Ben Hogan played in 292 tournaments, finished in the top-10 241 times and in the top three 139 times and never shone as golden as Arnold Palmer or Jack Nicklaus. Tiger Woods got $750,000 for playing 18 holes, one on one with David Duval last weekend. "Greatness" gets cheaper and cheaper.

Why are sporting lesbians much more open about their sexuality than gay men. What a step it would be if an openly gay man won the world heavyweight title, stole The Masters, took the chequered flag at Monte Carlo or got sent off while playing for Meath.
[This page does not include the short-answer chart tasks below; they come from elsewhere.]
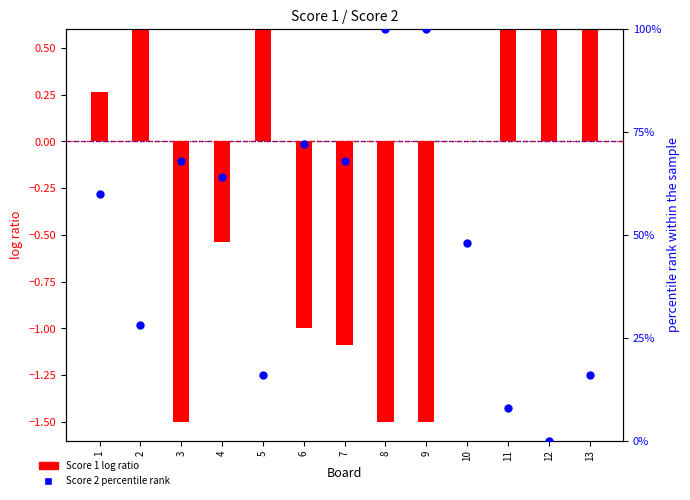

Which series has the largest Y range (max minus min)?

Score 2 percentile rank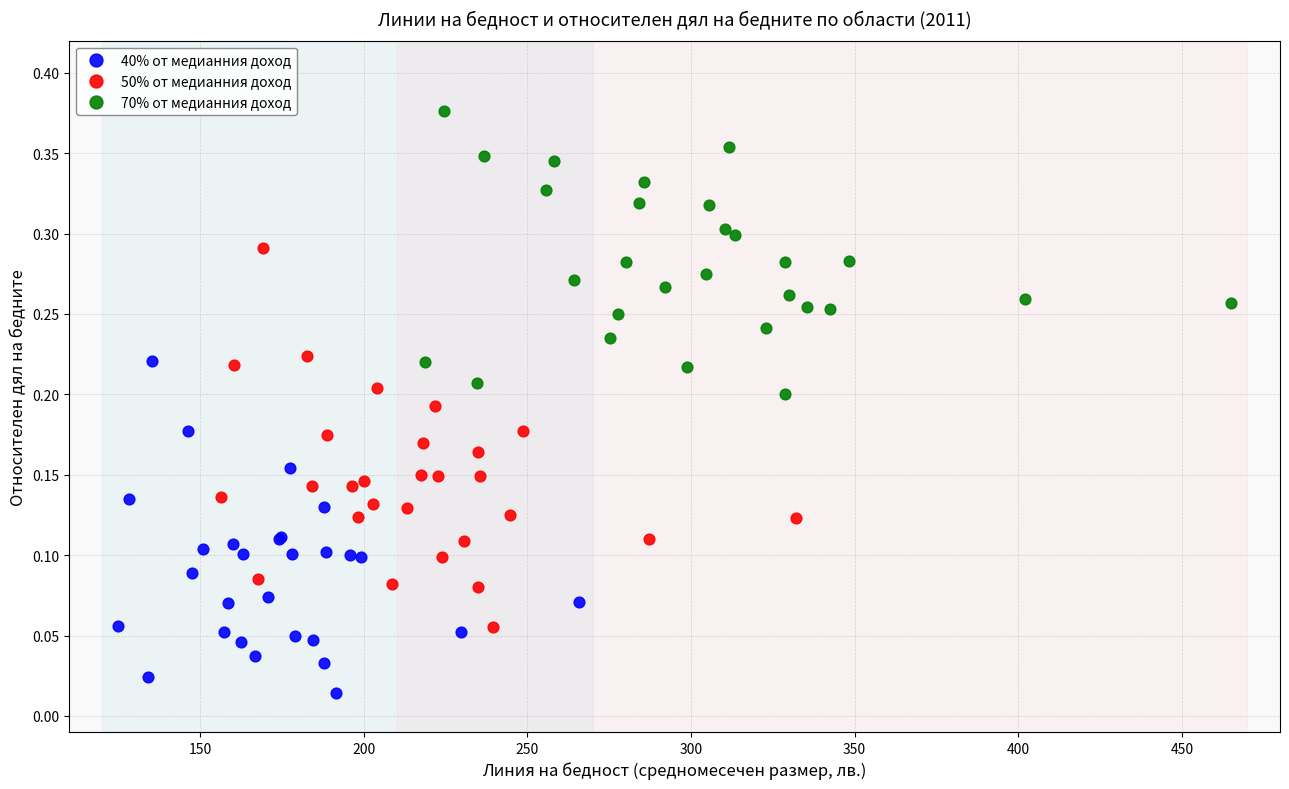

Which series contains the lowest Y value?

40% от медианния доход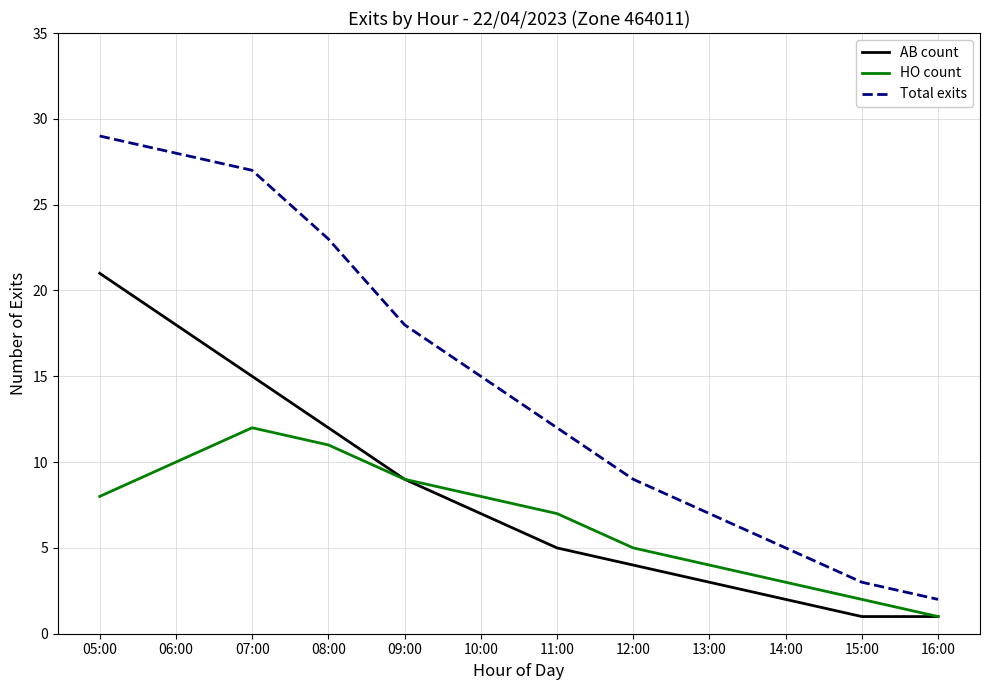

Between 07:00 and 11:00, which series saw the biggest shift?

Total exits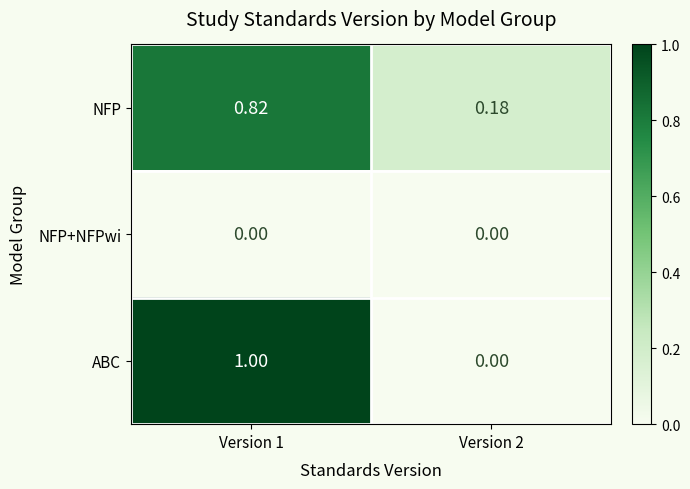

Which series has the widest spread of values?

ABC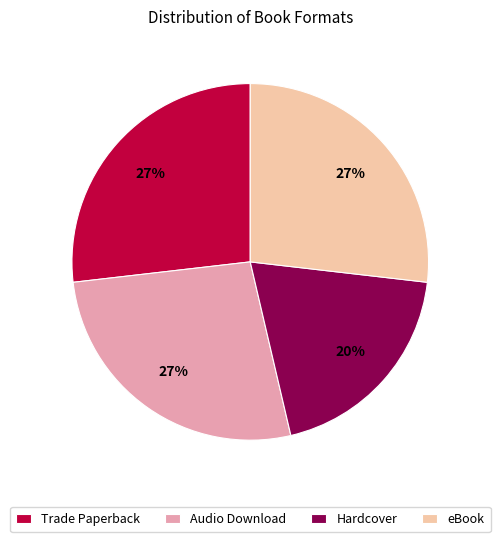

To the nearest percent, what is the difference between the largest and smallest slice percentages?

7%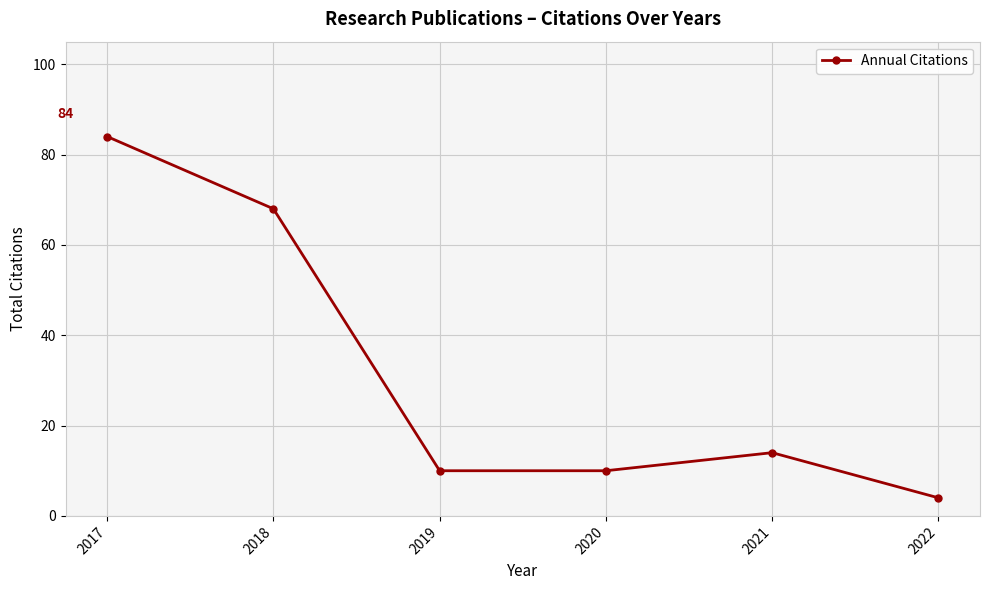

How many distinct data groups are displayed?

1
Not much of a step for gay men maybe but a big step for the rest of us.

This column is no advocate of imprisonment for those found guilty of drug offences in sport, but we have to admit we were surprised by how quickly RTE rehabilitated Michelle de Bruin, having her on the radio last Saturday morning reviewing a 25-year-old book about boxing. Not the worst of RTE's many crimes on the issue, but how long before Michelle is hosting Liveline call-ins on stiffer sentences. Meantime, we look forward to Ryan Tubridy cuddling up to Charlie Haughey in the next instalment of "What I Read When I was in Disgrace."

Which reminds us of how much we are looking forward to the next time we see Linford Christie on the Late Late Show. Having permitted Michelle de Bruin to foul the reputations of journalists in the autumn of 1997, the Late Late took a call from herself on the night Linford appeared, thanking the king of the lycra lunchboxes for his kind words. By then, of course, science was finding out precisely what Michelle's secret formula was. This week, if Dr Wilhelm Schanzer of the IOC-accredited laboratory in Cologne is to be believed, after the discovery of a level of nandrolone 100 times greater than that which naturally occurs, science may just have done the same for Linford.
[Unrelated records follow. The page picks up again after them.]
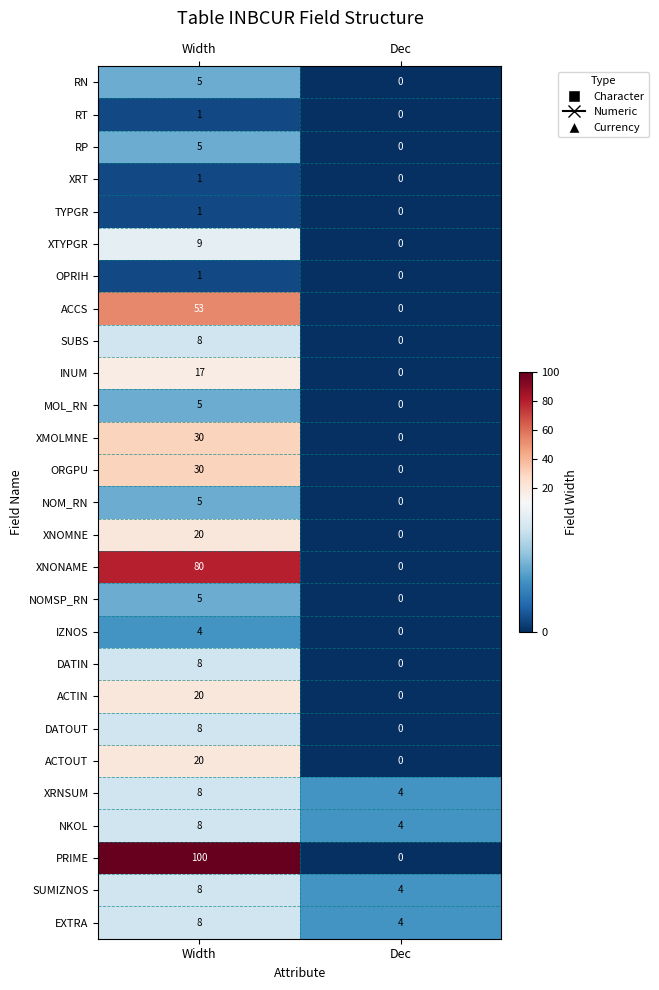

The value of RT at Width is 1. True or false?

True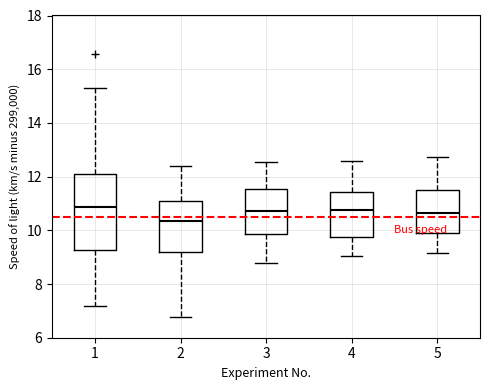

Where does the median line of the box at x = 2 sit on the y-axis? The values are not printed on the chart, so give them approximately, as read against the axis.

10.4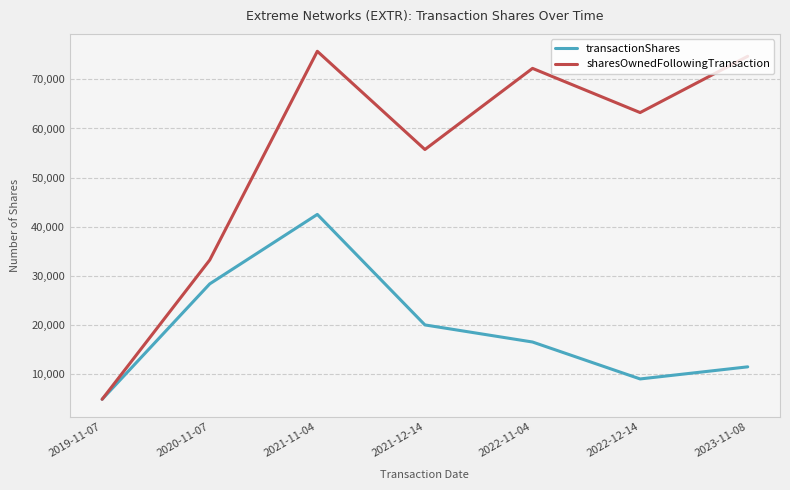

Reading right to left, extract all data points from this chart.

transactionShares: 11466	9000	16521	20000	42505	28358	4859
sharesOwnedFollowingTransaction: 74709	63243	72243	55722	75722	33217	4859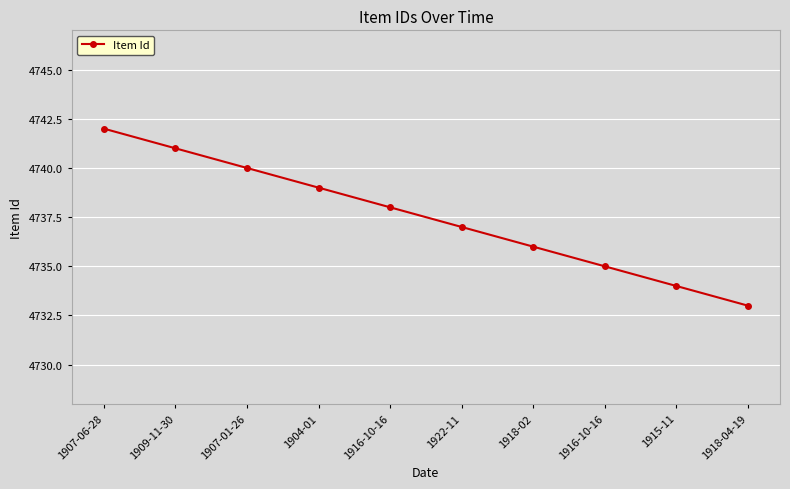

What is the change in value from 1909-11-30 to 1916-10-16?

-3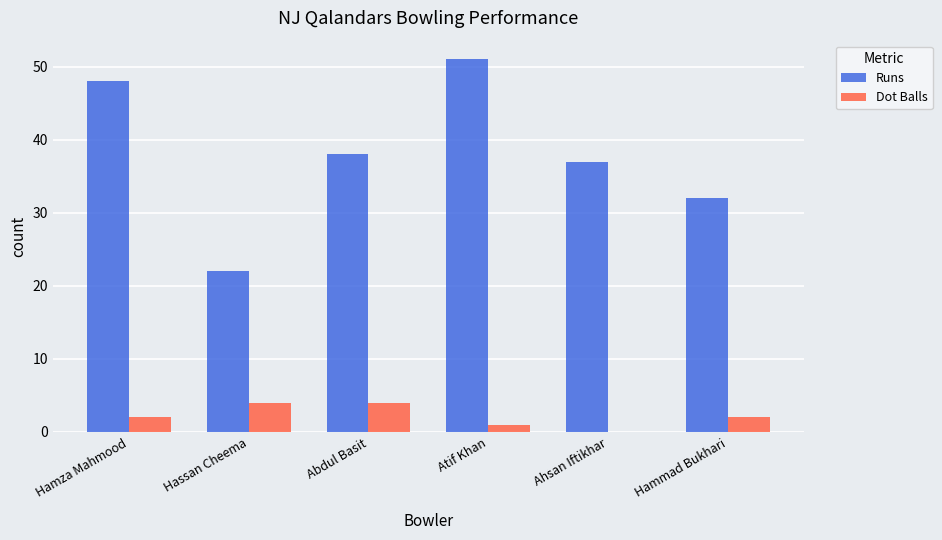

Is it true that Runs equals 22 at Hassan Cheema?

True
If Eddie Irvine wins the world driving very fast championship will RTE please place a moratorium on those chummy little chats with Pat Kenny. The whole shocking cult of Eddie Jordan worship amongst middle-aged men going through the change of life is depressing enough, but Eddie Irvine spraying PK with his drive-by banalities is more than any daytime audience should be asked to stomach.